(Exercise goal):
The reply should repeat all of the data word for word, with no pictures.

═════ Data ═════

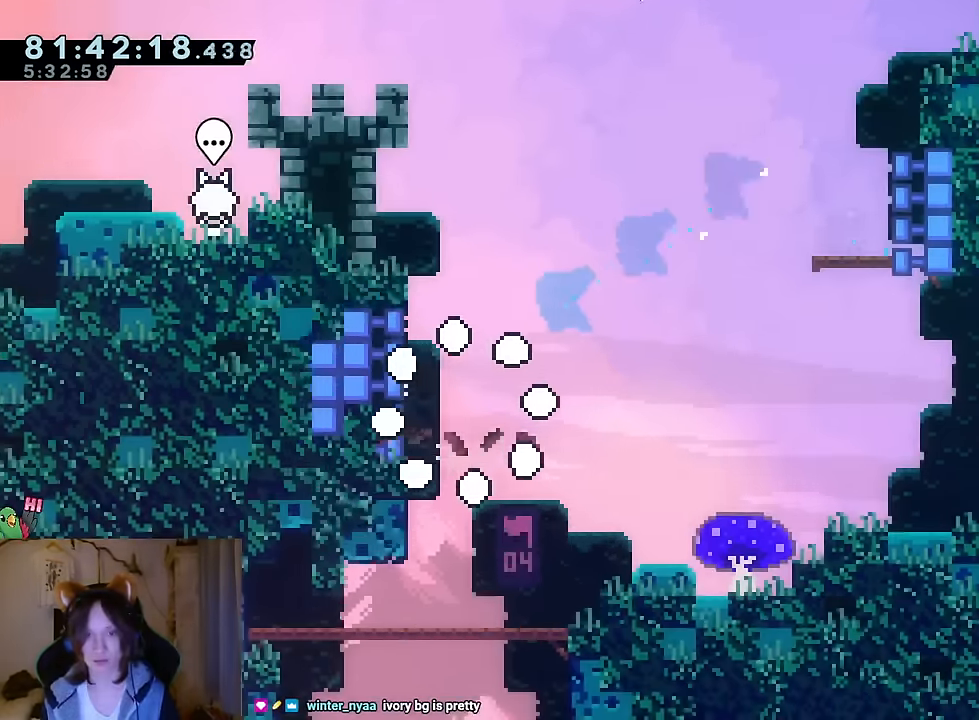
{"buttons": [], "left_stick": "center", "right_stick": "center", "events": [[67, "L2", "up"], [100, "B", "up"], [200, "B", "down"], [351, "B", "up"]]}
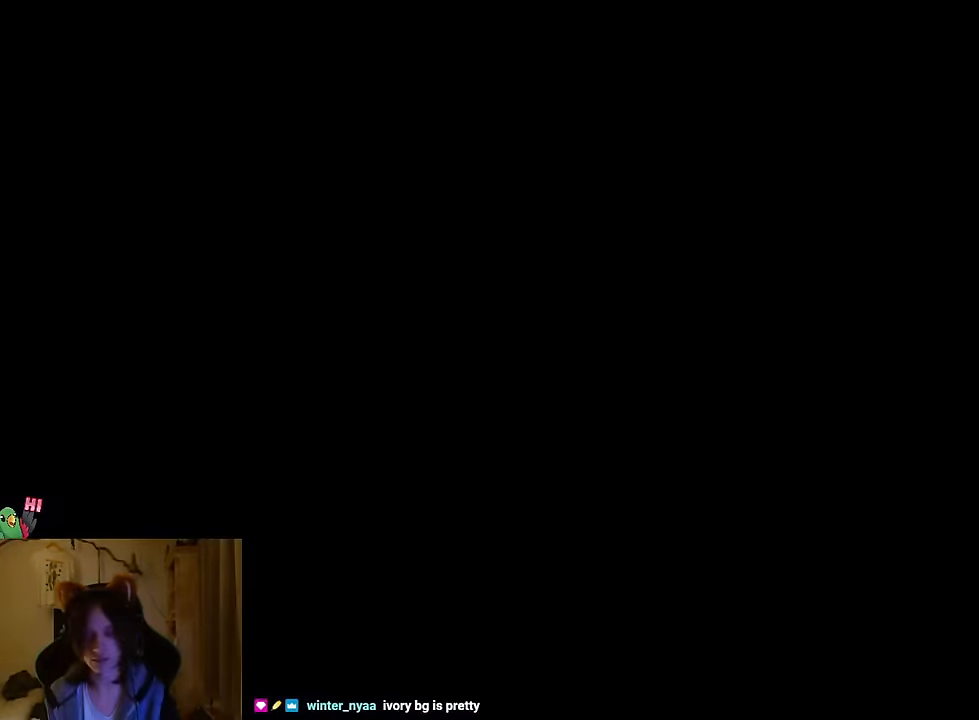
{"buttons": ["X"], "left_stick": "center", "right_stick": "center", "events": [[284, "X", "down"]]}
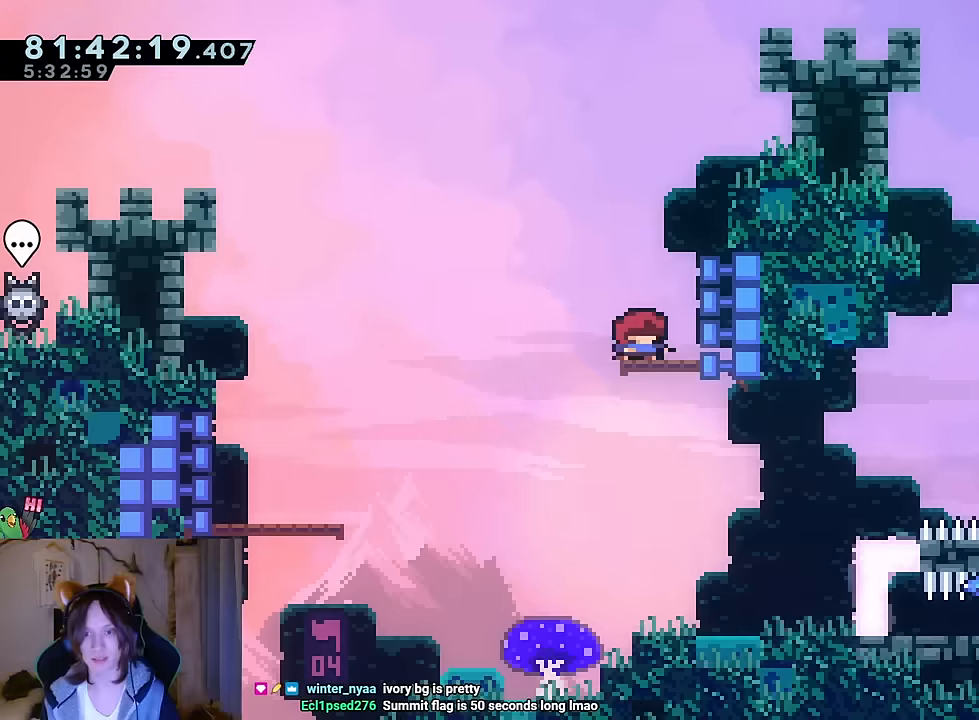
{"buttons": ["B"], "left_stick": "left", "right_stick": "center", "events": [[117, "left_stick", "left"], [133, "Y", "down"], [183, "X", "up"], [217, "B", "down"], [250, "Y", "up"]]}
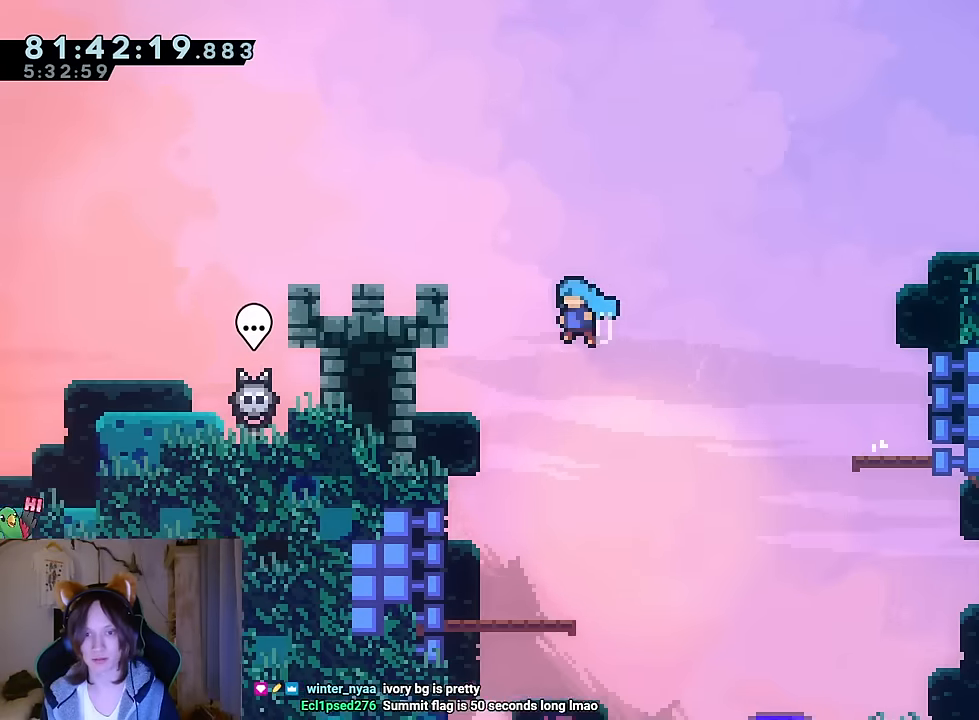
{"buttons": ["B"], "left_stick": "left", "right_stick": "center", "events": [[151, "B", "up"], [201, "B", "down"], [384, "B", "up"], [451, "B", "down"]]}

═════

(Result):
{"buttons": [], "left_stick": "center", "right_stick": "center", "events": [[67, "L2", "up"], [100, "B", "up"], [200, "B", "down"], [351, "B", "up"]]}
{"buttons": ["X"], "left_stick": "center", "right_stick": "center", "events": [[284, "X", "down"]]}
{"buttons": ["B"], "left_stick": "left", "right_stick": "center", "events": [[117, "left_stick", "left"], [133, "Y", "down"], [183, "X", "up"], [217, "B", "down"], [250, "Y", "up"]]}
{"buttons": ["B"], "left_stick": "left", "right_stick": "center", "events": [[151, "B", "up"], [201, "B", "down"], [384, "B", "up"], [451, "B", "down"]]}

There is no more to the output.